#### Exercise details:
Write out each line below precisely, passing over the pictures.

#### Exercise data:
● ● ●

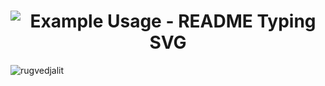 <h1 align="center">
  <img src="https://readme-typing-svg.demolab.com/?lines=Hi+There%F0%9F%91%8B%F0%9F%8F%BB...!+;I'm+Rugved+Jalit&font=Aloja%20Code&center=true&weight=700&height=50&duration=3000&pause=5&color=148F77" alt="Example Usage - README Typing SVG">
</h1>
<p align="left"> <img src="https://komarev.com/ghpvc/?username=rugvedjalit&label=Profile%20views&color=0e75b6&style=flat" alt="rugvedjalit" /> </p>
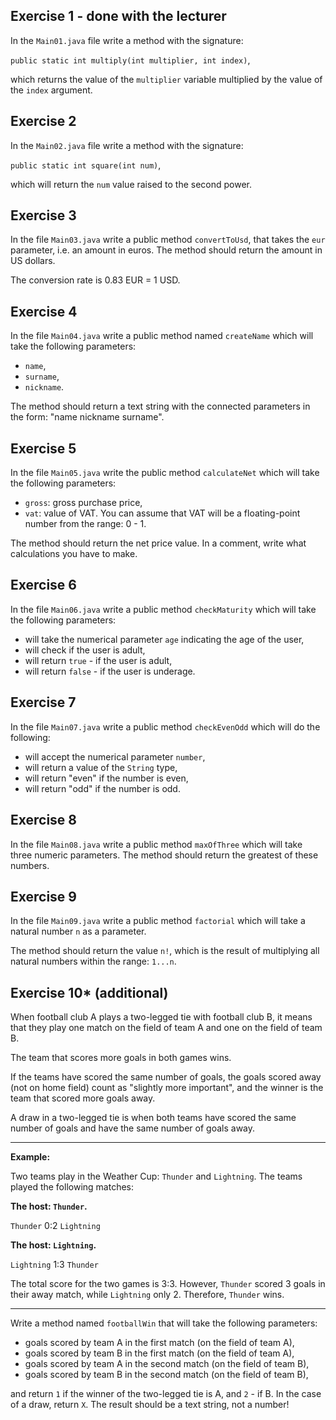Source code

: ## Exercise 1 - done with the lecturer

In the `Main01.java` file write a method with the signature:

`public static int multiply(int multiplier, int index)`,

which returns the value of the `multiplier` variable multiplied by the value of the `index` argument.


## Exercise 2

In the `Main02.java` file write a method with the signature: 

`public static int square(int num)`, 

which will return the `num` value raised to the second power.


## Exercise 3

In the file `Main03.java` write a public method `convertToUsd`, that takes the `eur` parameter, i.e. an amount in euros.
The method should return the amount in US dollars. 

The conversion rate is 0.83 EUR = 1 USD.


## Exercise 4

In the file `Main04.java` write a public method named `createName` which will take the following parameters:

* `name`,
* `surname`,
* `nickname`.

The method should return a text string with the connected parameters in the form: "name nickname surname".


## Exercise 5

In the file `Main05.java` write the public method `calculateNet` which will take the following parameters:

* `gross`: gross purchase price,
* `vat`: value of VAT. You can assume that VAT will be a floating-point number from the range: 0 - 1.

The method should return the net price value. In a comment, write what calculations you have to make.


## Exercise 6

In the file `Main06.java` write a public method `checkMaturity` which will take the following parameters:

* will take the numerical parameter `age` indicating the age of the user,
* will check if the user is adult,
* will return `true` - if the user is adult,
* will return `false` - if the user is underage.


## Exercise 7

In the file `Main07.java` write a public method `checkEvenOdd` which will do the following:

* will accept the numerical parameter `number`,
* will return a value of the `String` type,
* will return "even" if the number is even,
* will return "odd" if the number is odd.


## Exercise 8

In the file `Main08.java` write a public method `maxOfThree` which will take three numeric parameters. The method should return the greatest of these numbers.



## Exercise 9

In the file `Main09.java` write a public method `factorial` which will take a natural number `n` as a parameter. 

The method should return the value `n!`, which is the result of multiplying all natural numbers within the range: `1...n`.


## Exercise 10* (additional)

When football club A plays a two-legged tie with football club B, it means that they play one match on the field of team A and one on the field of team B.

The team that scores more goals in both games wins.

If the teams have scored the same number of goals, the goals scored away (not on home field) count as "slightly more important", and the winner is the team that scored more goals away.

A draw in a two-legged tie is when both teams have scored the same number of goals and have the same number of goals away.

----
**Example:**

Two teams play in the Weather Cup: `Thunder` and `Lightning`. The teams played the following matches:

**The host: `Thunder`.**

`Thunder` 0:2 `Lightning`

**The host: `Lightning`.**

`Lightning` 1:3 `Thunder`

The total score for the two games is 3:3. However, `Thunder` scored 3 goals in their away match, while `Lightning` only 2. Therefore, `Thunder` wins.

----

Write a method named `footballWin` that will take the following parameters:

* goals scored by team A in the first match (on the field of team A),
* goals scored by team B in the first match (on the field of team A),
* goals scored by team A in the second match (on the field of team B),
* goals scored by team B in the second match (on the field of team B),

and return `1` if the winner of the two-legged tie is A, and `2` - if B. In the case of a draw, return `X`.
The result should be a text string, not a number!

● ● ●

#### Task response:
 <h1 align="center">
  <img src="https://readme-typing-svg.demolab.com/?lines=Hi+There%F0%9F%91%8B%F0%9F%8F%BB...!+;I'm+Rugved+Jalit&font=Aloja%20Code&center=true&weight=700&height=50&duration=3000&pause=5&color=148F77" alt="Example Usage - README Typing SVG">
</h1>
<p align="left"> <img src="https://komarev.com/ghpvc/?username=rugvedjalit&label=Profile%20views&color=0e75b6&style=flat" alt="rugvedjalit" /> </p>
Source code

: ## Exercise 1 - done with the lecturer

In the `Main01.java` file write a method with the signature:

`public static int multiply(int multiplier, int index)`,

which returns the value of the `multiplier` variable multiplied by the value of the `index` argument.


## Exercise 2

In the `Main02.java` file write a method with the signature: 

`public static int square(int num)`, 

which will return the `num` value raised to the second power.


## Exercise 3

In the file `Main03.java` write a public method `convertToUsd`, that takes the `eur` parameter, i.e. an amount in euros.
The method should return the amount in US dollars. 

The conversion rate is 0.83 EUR = 1 USD.


## Exercise 4

In the file `Main04.java` write a public method named `createName` which will take the following parameters:

* `name`,
* `surname`,
* `nickname`.

The method should return a text string with the connected parameters in the form: "name nickname surname".


## Exercise 5

In the file `Main05.java` write the public method `calculateNet` which will take the following parameters:

* `gross`: gross purchase price,
* `vat`: value of VAT. You can assume that VAT will be a floating-point number from the range: 0 - 1.

The method should return the net price value. In a comment, write what calculations you have to make.


## Exercise 6

In the file `Main06.java` write a public method `checkMaturity` which will take the following parameters:

* will take the numerical parameter `age` indicating the age of the user,
* will check if the user is adult,
* will return `true` - if the user is adult,
* will return `false` - if the user is underage.


## Exercise 7

In the file `Main07.java` write a public method `checkEvenOdd` which will do the following:

* will accept the numerical parameter `number`,
* will return a value of the `String` type,
* will return "even" if the number is even,
* will return "odd" if the number is odd.


## Exercise 8

In the file `Main08.java` write a public method `maxOfThree` which will take three numeric parameters. The method should return the greatest of these numbers.



## Exercise 9

In the file `Main09.java` write a public method `factorial` which will take a natural number `n` as a parameter. 

The method should return the value `n!`, which is the result of multiplying all natural numbers within the range: `1...n`.


## Exercise 10* (additional)

When football club A plays a two-legged tie with football club B, it means that they play one match on the field of team A and one on the field of team B.

The team that scores more goals in both games wins.

If the teams have scored the same number of goals, the goals scored away (not on home field) count as "slightly more important", and the winner is the team that scored more goals away.

A draw in a two-legged tie is when both teams have scored the same number of goals and have the same number of goals away.

----
**Example:**

Two teams play in the Weather Cup: `Thunder` and `Lightning`. The teams played the following matches:

**The host: `Thunder`.**

`Thunder` 0:2 `Lightning`

**The host: `Lightning`.**

`Lightning` 1:3 `Thunder`

The total score for the two games is 3:3. However, `Thunder` scored 3 goals in their away match, while `Lightning` only 2. Therefore, `Thunder` wins.

----

Write a method named `footballWin` that will take the following parameters:

* goals scored by team A in the first match (on the field of team A),
* goals scored by team B in the first match (on the field of team A),
* goals scored by team A in the second match (on the field of team B),
* goals scored by team B in the second match (on the field of team B),

and return `1` if the winner of the two-legged tie is A, and `2` - if B. In the case of a draw, return `X`.
The result should be a text string, not a number!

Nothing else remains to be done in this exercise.